寄り道をして、唐津一さんの解説をのぞいてみましょう。
「IBM社は、汎用コンピュータで
世界の電子計算機の70%を占めた時代があった。
しかしIBM社は当初から強力だったからではない。
その歴史を調べてみると、不思議なことに、
不況のときにかぎって、その市場を拡大しているのである。
なぜか。
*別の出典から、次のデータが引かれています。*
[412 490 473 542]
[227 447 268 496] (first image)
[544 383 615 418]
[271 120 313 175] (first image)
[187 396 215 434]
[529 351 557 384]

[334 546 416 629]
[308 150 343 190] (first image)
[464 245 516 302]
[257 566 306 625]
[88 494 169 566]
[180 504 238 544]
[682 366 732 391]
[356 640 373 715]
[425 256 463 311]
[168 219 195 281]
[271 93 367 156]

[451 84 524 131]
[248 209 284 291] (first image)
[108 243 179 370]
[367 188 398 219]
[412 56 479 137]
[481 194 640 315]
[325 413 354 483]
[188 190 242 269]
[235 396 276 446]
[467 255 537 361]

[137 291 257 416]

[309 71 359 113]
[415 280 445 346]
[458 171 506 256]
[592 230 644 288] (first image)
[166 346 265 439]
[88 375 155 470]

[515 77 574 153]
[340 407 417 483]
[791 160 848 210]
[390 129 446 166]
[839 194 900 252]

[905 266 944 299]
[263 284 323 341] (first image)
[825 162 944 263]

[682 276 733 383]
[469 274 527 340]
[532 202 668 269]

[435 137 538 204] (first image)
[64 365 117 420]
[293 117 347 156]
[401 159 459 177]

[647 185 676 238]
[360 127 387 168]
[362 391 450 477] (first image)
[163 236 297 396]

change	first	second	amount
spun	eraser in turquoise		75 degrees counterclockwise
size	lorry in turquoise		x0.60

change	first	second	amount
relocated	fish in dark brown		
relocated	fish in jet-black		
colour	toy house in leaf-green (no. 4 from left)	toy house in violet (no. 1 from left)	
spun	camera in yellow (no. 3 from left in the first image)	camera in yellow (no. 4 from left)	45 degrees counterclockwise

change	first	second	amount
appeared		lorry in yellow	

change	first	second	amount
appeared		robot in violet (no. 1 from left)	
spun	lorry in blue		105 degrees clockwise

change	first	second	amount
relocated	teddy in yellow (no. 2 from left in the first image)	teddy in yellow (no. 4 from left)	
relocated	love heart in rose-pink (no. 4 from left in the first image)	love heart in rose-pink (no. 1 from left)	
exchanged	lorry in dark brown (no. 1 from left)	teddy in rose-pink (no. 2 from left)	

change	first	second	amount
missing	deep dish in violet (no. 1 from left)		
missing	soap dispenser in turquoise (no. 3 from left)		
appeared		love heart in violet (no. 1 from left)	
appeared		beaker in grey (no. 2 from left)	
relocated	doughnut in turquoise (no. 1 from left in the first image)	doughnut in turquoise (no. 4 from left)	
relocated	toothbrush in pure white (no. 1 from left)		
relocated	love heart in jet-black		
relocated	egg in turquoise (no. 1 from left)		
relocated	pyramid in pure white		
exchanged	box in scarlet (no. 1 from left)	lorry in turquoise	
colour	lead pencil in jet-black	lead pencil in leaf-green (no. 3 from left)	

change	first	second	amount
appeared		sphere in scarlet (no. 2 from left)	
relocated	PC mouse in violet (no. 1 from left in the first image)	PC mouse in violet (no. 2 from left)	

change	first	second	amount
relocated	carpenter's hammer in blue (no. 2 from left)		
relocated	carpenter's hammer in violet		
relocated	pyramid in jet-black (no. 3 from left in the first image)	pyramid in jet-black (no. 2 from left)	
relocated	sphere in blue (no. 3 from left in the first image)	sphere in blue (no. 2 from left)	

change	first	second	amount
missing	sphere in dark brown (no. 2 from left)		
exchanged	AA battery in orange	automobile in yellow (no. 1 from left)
不況だからといって需要がゼロになるということはない。
むしろ、不況になればユーザーは商品を買う際、
十分吟味するようになる。
実はIBMはこのようなときにかぎって
すばらしい新型の計算機を出すのである。
すると客がいっせいに飛びついてくる。
こうして拡大した占有率は、
たとえ好況になっても維持はできる。
好況のときは放っておいても売れるから、
無理に売らなくてもよいのだ。
その間に十分実力をたくわえ、
次の不況期にふたたび占有率を拡大する。
このようにしてIBMは大を成したのである。
IBMのこの戦略は、ゲームの理論における
ミニマックス原理の応用と考えてよい。
つまり、不況期に間違って製品がストックになったとしても、
いままでにない最新機のストックをもってさえいれば、
需要が出ればと飛ぶように売れるのである。
逆に不況だからといって、新製品開発のコストをケチり、
冴えない製品を出せば、それはジリ貧になってしまう。」
(唐津一『かけひきの科学』PHP新書 平成8年)
つまり、IBMは売れ行きの落ちる場面で、
損を最小限に食い止めるために最新機を市場に投入し、
結果としてそれがうまく行ったということですかね。